Petersen doesn’t agree. He thinks that “without a firm [government] definition of what constitutes private property, there can be no reliable transactions between parties” (comment added). In plain English, this means human beings are too dumb to understand what’s owned by whom and what isn’t, and that a government is required for people to understand the meaning of ownership.
First of all, governments are run by people. As Robert Higgs says, men are not angels. And angels don’t run for office. Thus, if Petersen is to maintain that government is needed to uphold the definition of property, he must explain what about government employment grants non-angel state-agents the requisite knowledge to know what rights really are, and he must justify why they get to give it good and hard to the rest of humanity. For now, Petersen requires his audience to believe that by virtue of working for the government, certain people are able to understand ownership and others just aren’t.
In fact, Petersen’s entire conception is backwards. It is because
“people are vile and corruptible, [that] the state, which holds by far the greatest potential for harm and tends to be captured by the worst of the worst, is much too risky for anyone to justify its continuation. To tolerate it is not simply to play with fire, but to chance the total destruction of the human race.”
Thus the state is not the rights-defining key to successful “transactions between parties,” but rather the most immediate threat to them, and thus, to prosperity.
Furthermore, one who states that the unhampered market without a state would fail to provide for a commonly agreed upon conception of rights, because only a single monopoly entity can assure universal agreement on the meaning of concepts is engaging in a “performative contradiction.” Language consists of hundreds of thousands of nearly universally voluntarily agreed upon meanings. Varying placement of letters relative to other letters combine and relate independently accessible, ascertainable meaning. The reader of this article is engaged in proving this fact as he or she reads it. No government is needed to maintain uniform understanding of the concept of language, nor of the concept of rights.

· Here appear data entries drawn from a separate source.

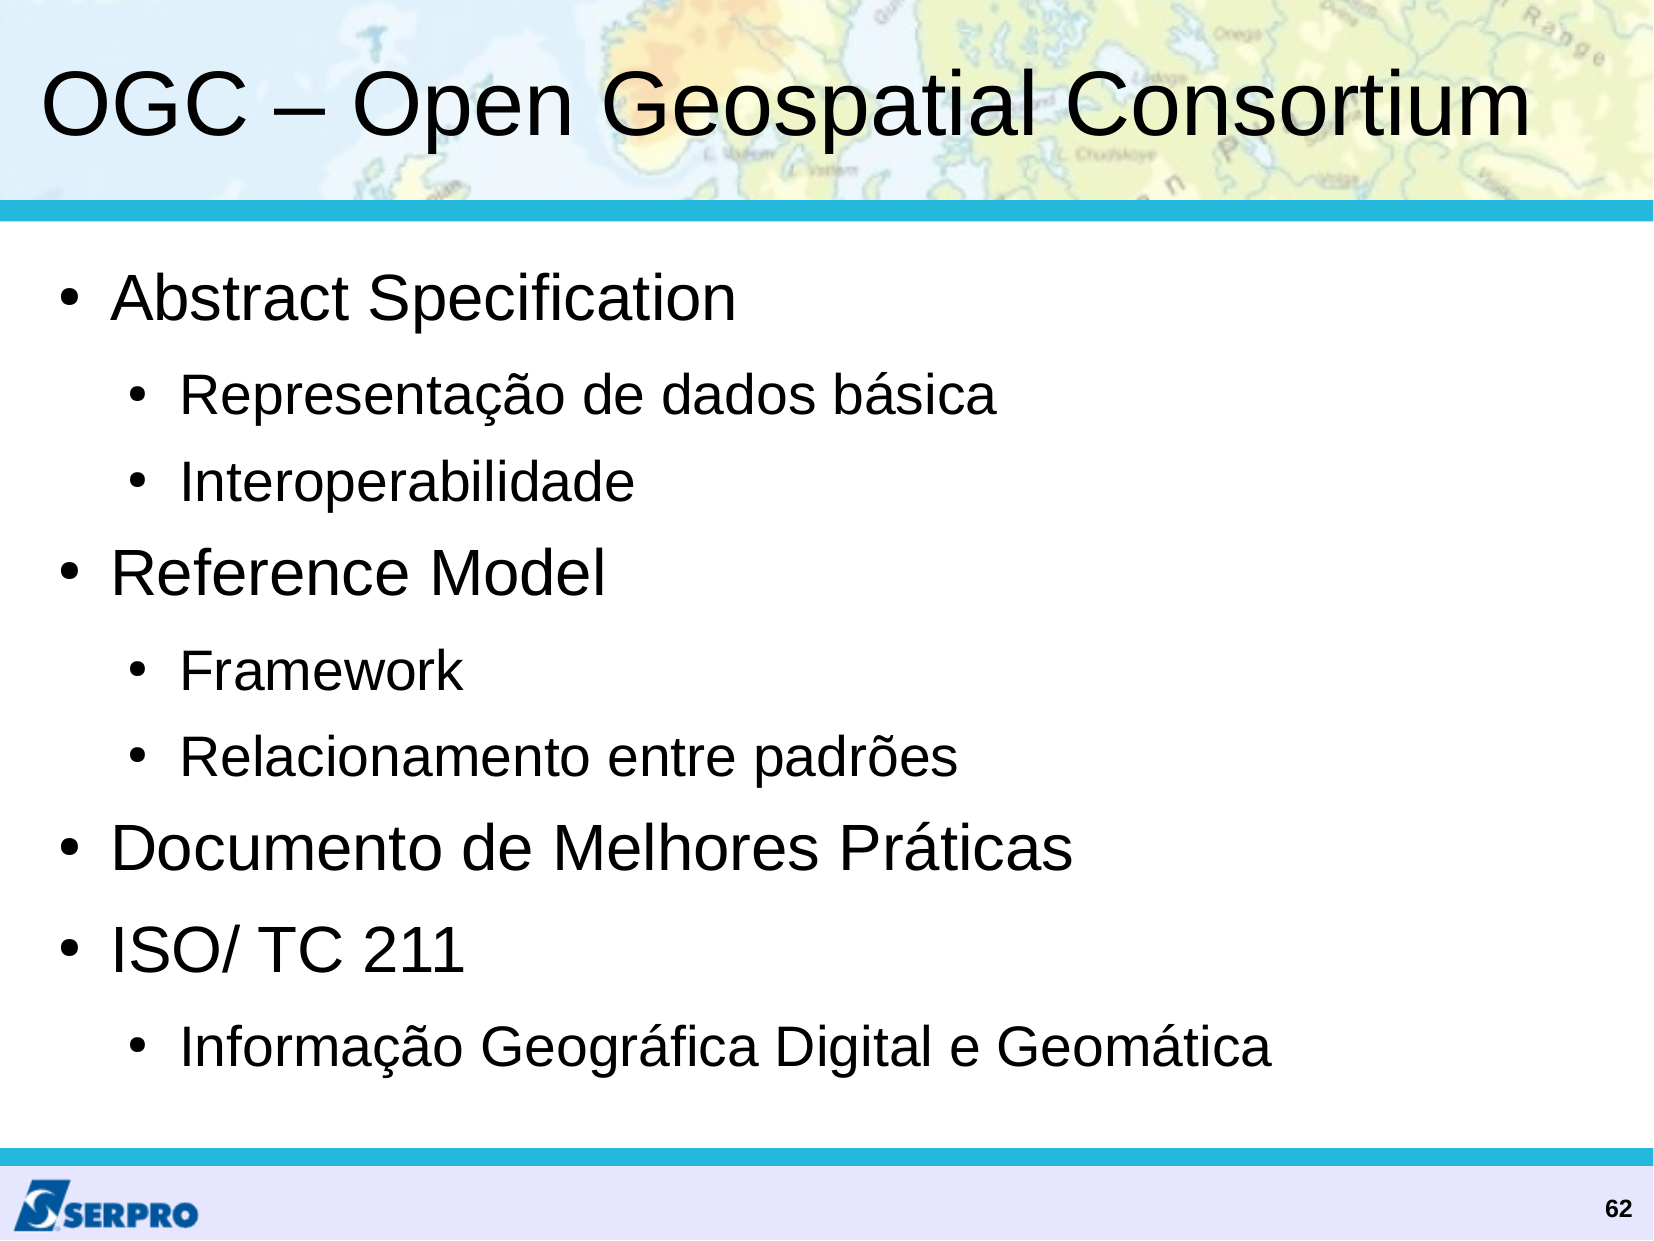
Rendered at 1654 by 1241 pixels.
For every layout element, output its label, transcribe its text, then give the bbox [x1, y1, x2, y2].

picture [10, 1177, 201, 1235]
title OGC – Open Geospatial Consortium [40, 49, 1614, 159]
list Abstract Specification Representação de dados básica Interoperabilidade Reference Model Framework Relacionamento entre padrões Documento de Melhores Práticas ISO/ TC 211 Informação Geográfica Digital e Geomática [40, 261, 1616, 1081]
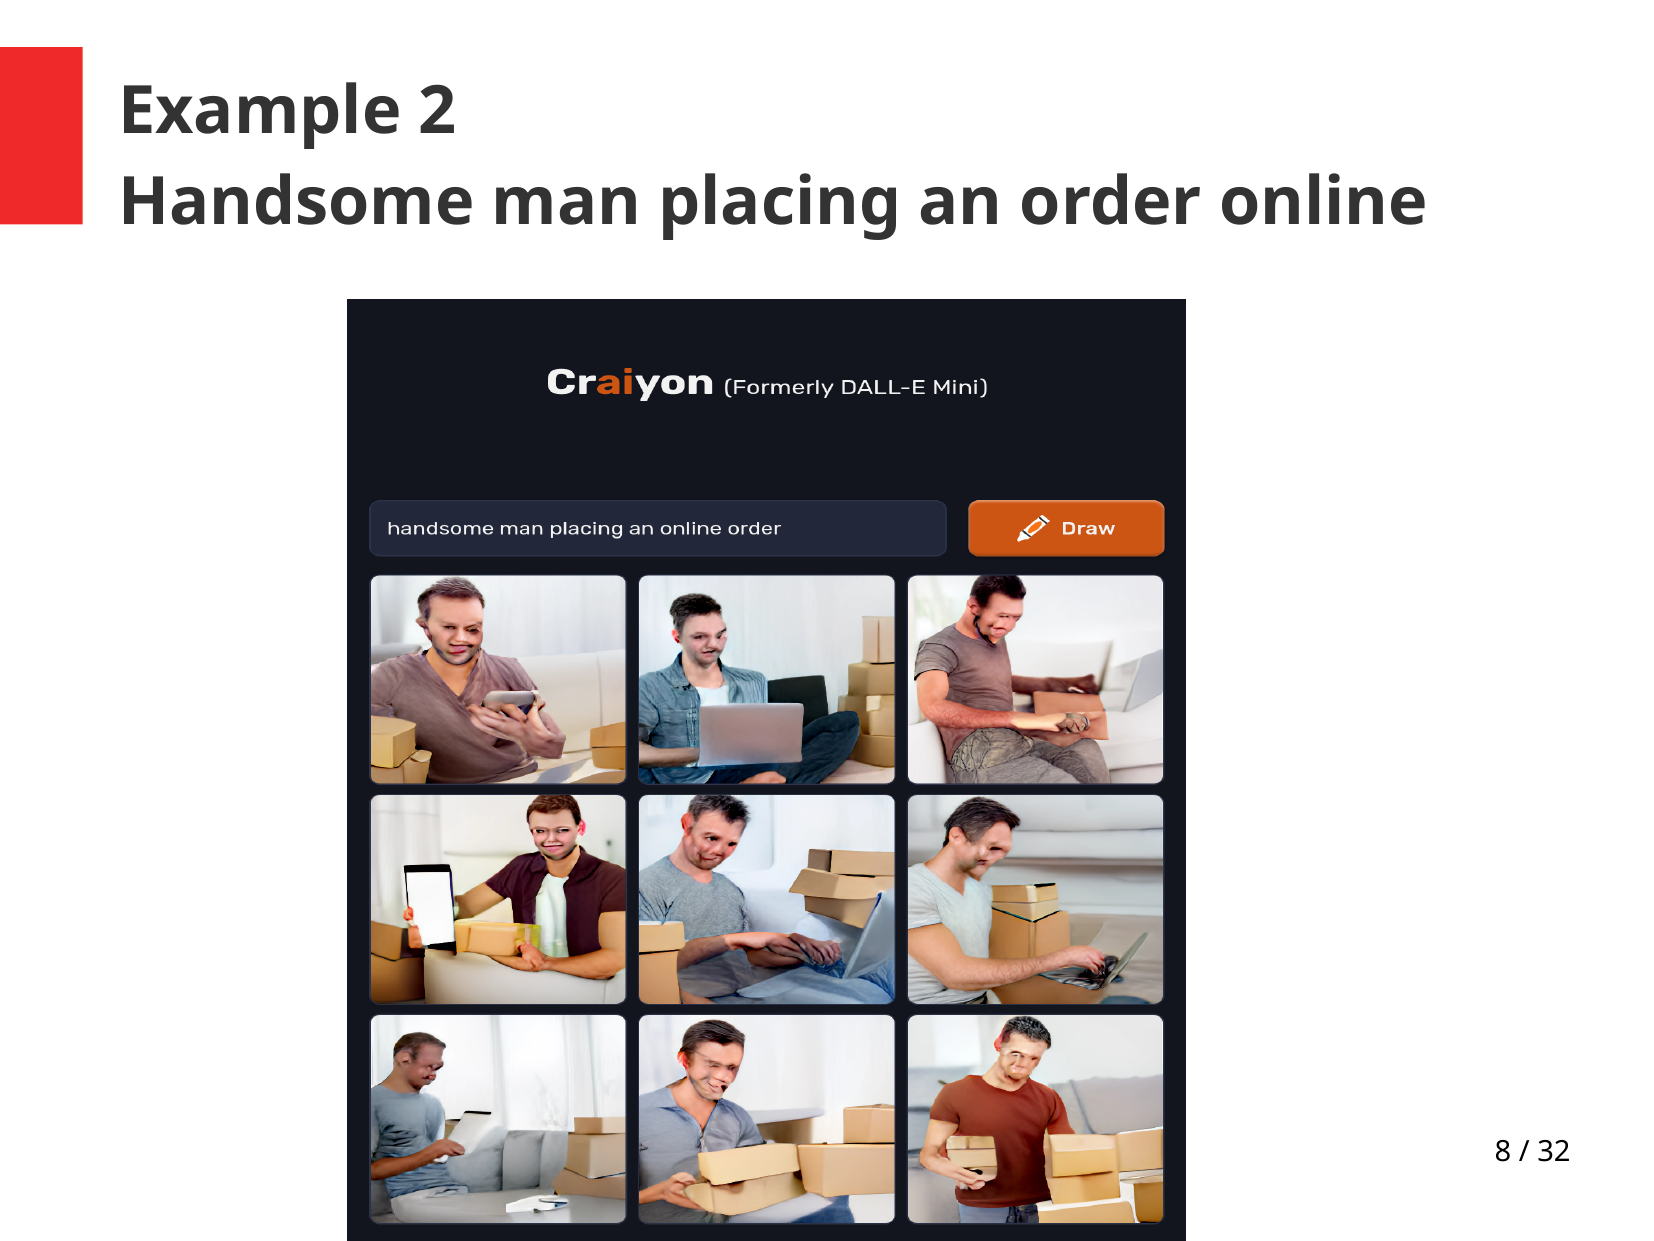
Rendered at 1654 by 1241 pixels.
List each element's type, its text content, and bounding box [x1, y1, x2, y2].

title Example 2 Handsome man placing an order online [118, 36, 1571, 270]
picture [347, 299, 1186, 1241]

Again, Petersen-nihilism prohibits one from reaching this understanding. For some unknown reason, free human beings are just incapable of doing some things (like providing legal services or knowing who owns what). But state-agents–the ruling class of the government–is, if not all-capable, at least more capable of providing the “adequate” level of certain goods and services that private enterprise cannot. Thus, humanity is both mysterious and unknowable, but also identifiable and understandable. Everything is and isn’t. One can have cake and eat it too.
This is not libertarian political philosophy.
Part 3: Method and Motivation
There is a current fashionable trend among some who speak about political philosophy, and even make their living doing so, to misrepresent libertarianism. Their ranks are many. Libertarianism broadly (and incorrectly) conceived is maintained by a slim minority of those who consider these issues. The sad truth is that there is an even smaller fraction of self-proclaimed libertarians who actually get it right. Thus, it is a matter of urgent importance that those who understand libertarianism properly, as an application of the NAP, challenge individuals like Austin Petersen.
The Left and the Right are ideological giants, but those who reject individualism are not limited to this binary. The purpose here has been to provide a model for analytic deconstruction of any type of collectivist thought, though special joy was taken in targeting a particular kind of collectivist: the Anti-Libertarian.